Antike Lovestory in den Abgründen der Unterwelt
Jubel, Bravorufe, Standing Ovations! Staatsoperndirektor Bodgan Roščić hat mit seiner Premiere von Claudio Monteverdis „L’Orfeo“, der ersten Aufführung des Werks im Haus am Ring, einen gewaltigen Publikumserfolg gelandet. Der zweite Monteverdi-Erfolg nach Jan Lauwers’ brillanter Inszenierung der „Poppea“.
Die Uraufführung der Favola in Musica 1607 im Gonzaga-Palast von Mantua war eine Sensation. Eine absolute Novität, die viel diskutiert wurde. Mit der Absicht, das antike Theater wiederzubeleben, hatte Monteverdi – wie schon neun Jahre vorher Jacopo Peri – den Mythos vom liebenden Orpheus, der seine durch einen Schlangenbiss getötete Gattin Eurydike aus der Unterwelt holen will, zu einem „modernen“fünfaktigen Drama gemacht. Dieses sollte zu einem Schlüsselwerk der Operngeschichte werden.
Die Eigenart dieser grazil wirkenden mythischen Szenen ist dank einer faszinierenden Partitur auch heute spürbar. Und sie blieben in der grandiosen Interpretation Nikolaus Harnoncourts und des Regisseurs JeanPierre Ponnelle im Gedächtnis vieler Opernfreunde.
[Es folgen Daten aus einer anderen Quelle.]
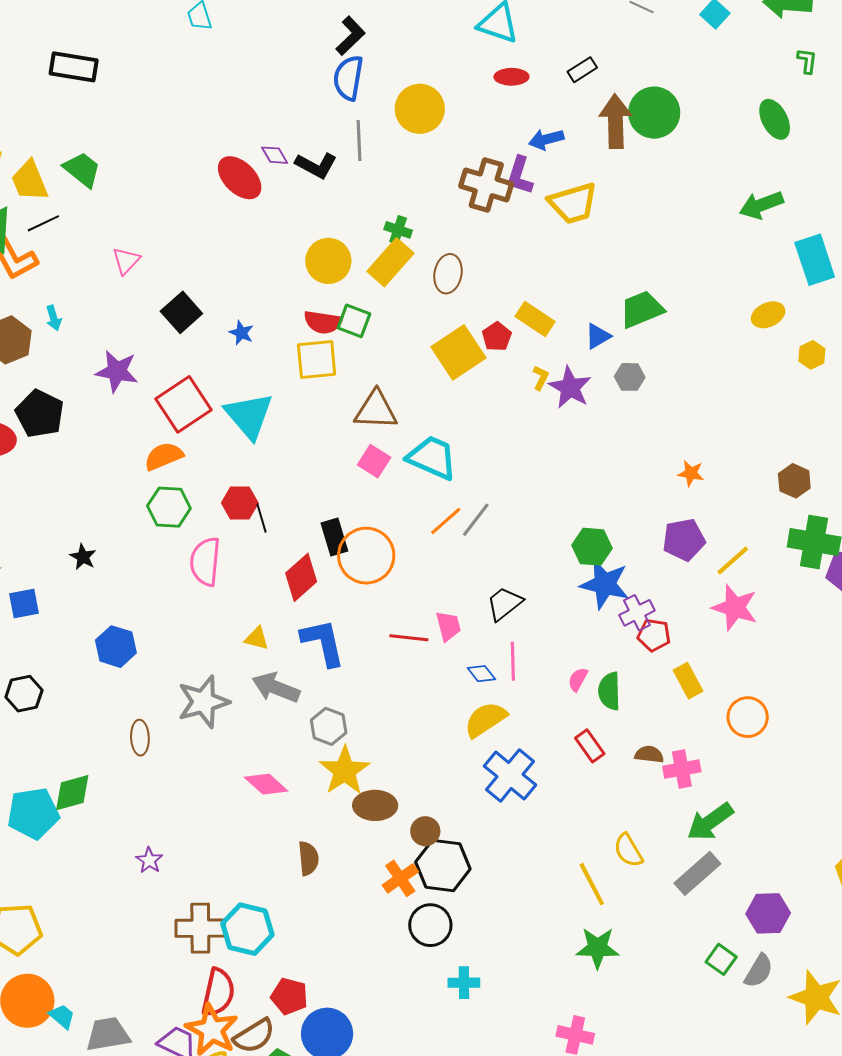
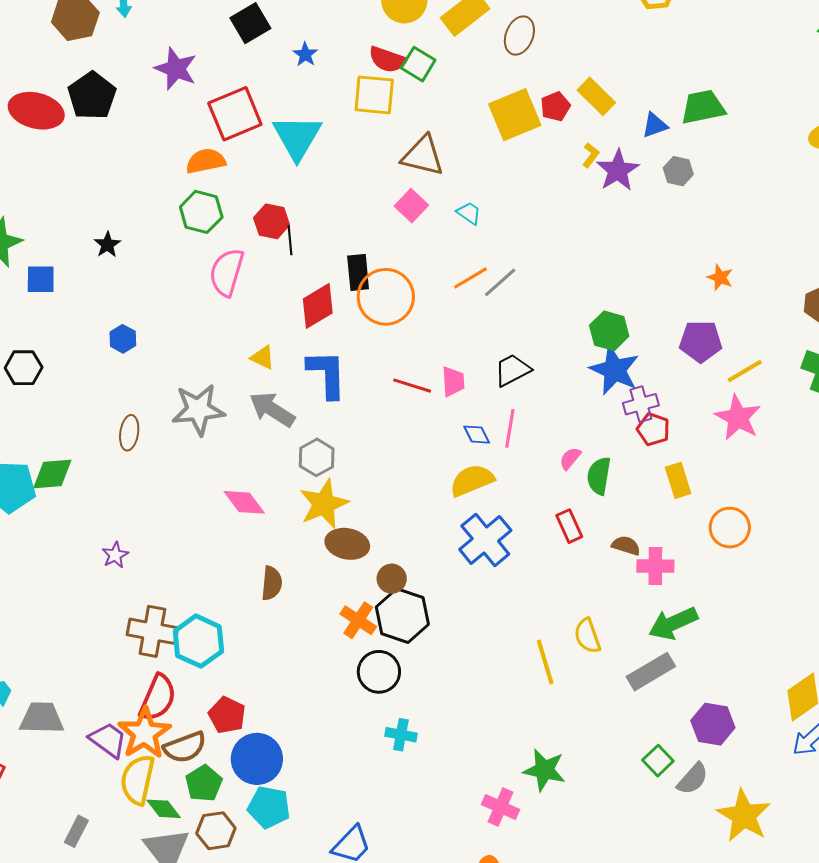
cyan trapezoid: (432, 458) -> (469, 213), size x0.5
blue hexagon: (116, 647) -> (123, 339), size x0.7
orange cross: (400, 878) -> (358, 620), turned -33
green star: (598, 948) -> (544, 770), moved

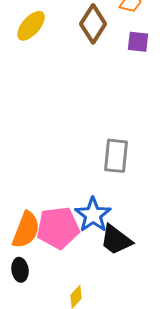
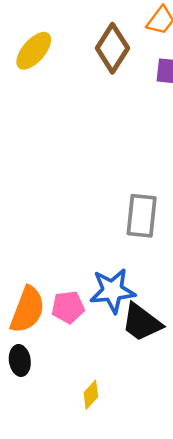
blue star: (93, 215) -> (112, 291), turned 30
pink pentagon: (58, 228) -> (68, 307), size x0.6

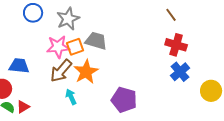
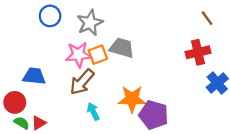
red cross: (176, 45) -> (198, 52), moved, turned -30
orange star: (86, 72) -> (132, 99), moved, turned 30

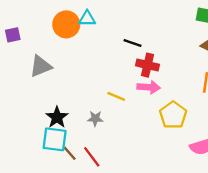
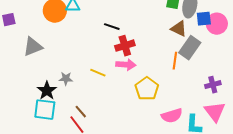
red cross: (148, 65) -> (125, 46), turned -30
gray star: (95, 118) -> (66, 79), moved
brown line: (70, 153) -> (81, 112), moved

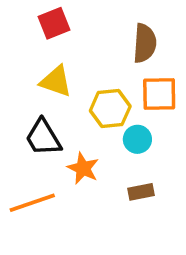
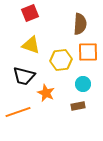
black trapezoid: (43, 137) -> (24, 76), turned -45
cyan circle: (137, 139) -> (83, 84), moved

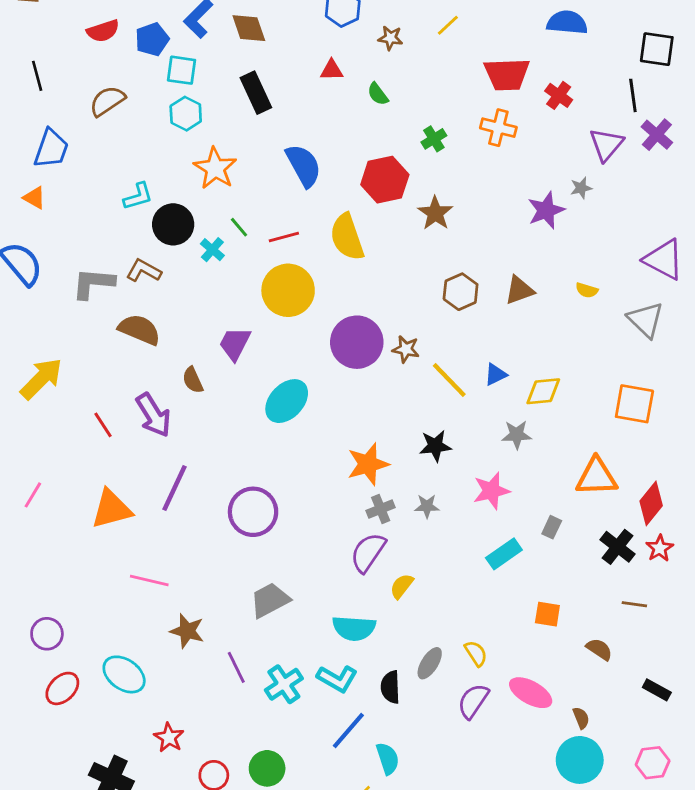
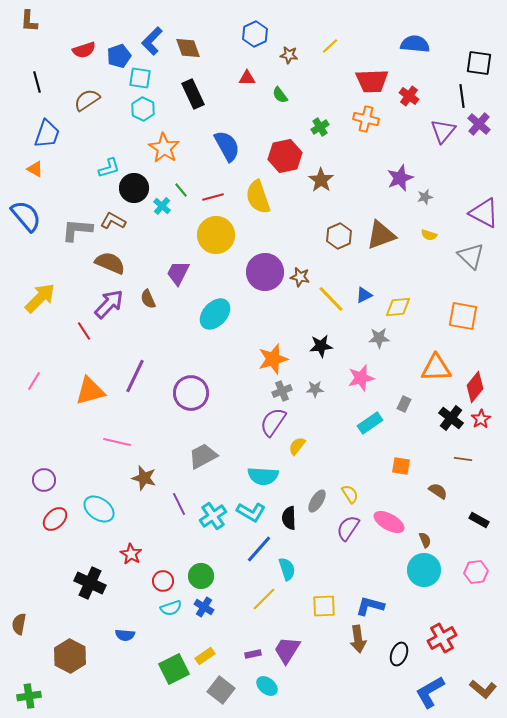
gray star: (581, 188) -> (425, 197), moved
brown triangle: (519, 290) -> (381, 235), size x1.4
purple arrow: (153, 415) -> (109, 304), moved, turned -104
Harnoncourt schätzte den Spanier Pablo Heras-Casado: Er steht nun in der
Staatsoper – zum zweiten Mal; nach „Poppea“– am Pult des hervorragend studierten Concentus Musicus. Monteverdis energiegeladene, von wunderbaren Farben sprühende, in den Rhythmen bald deftige, bald höchst fragile Musik blüht hier herrlich auf. Da prallen die beiden Klangwelten des Lebens und des Todes (mit Zinken und Posaunen) heftig aufeinander. Die Sänger und die Chorakademie der Staatsoper führt Heras-Casado mit Schwung und Eleganz. Bei ihm spürt das Publikum die Magie des Mythos und des silbrig flimmernden Monteverdi-Klanges.
Angeführt wird das Sängerensemble von der wunderbaren Kate Lindsey als Musik, Hoffnung, Echo, dem mit barocker Musik spürbar vertrauten Bariton Georg Nigl (Orfeo) und dem makellosen, ausdrucksstarken Sopran Slávka Zámečníkovás (Euridice).
Nach Maß besetzt die Götterwelt: Christina Bock (Proserpina), Andrea Mastroni (Pluto), Hiroshi Amako (Apollo) und Wolfgang Bankl (Fährmann im Hades).
Tom Morris’ Inszenierung und Anna Fleischles üppig wuchernde Bühnenbilder des Hochzeitsfests und der Unterwelt voll verrotteter Bäume bieten spannende Atmosphäre. Tom Morris entwarf eine gescheite, mit Barockopernformen geschickt arbeitende Inszenierung – von den turbulenten Hochzeitsszenen, bei denen teilweise auch der Zuschauerraum einbezogen wird, bis zur erstarrenden Unterwelt.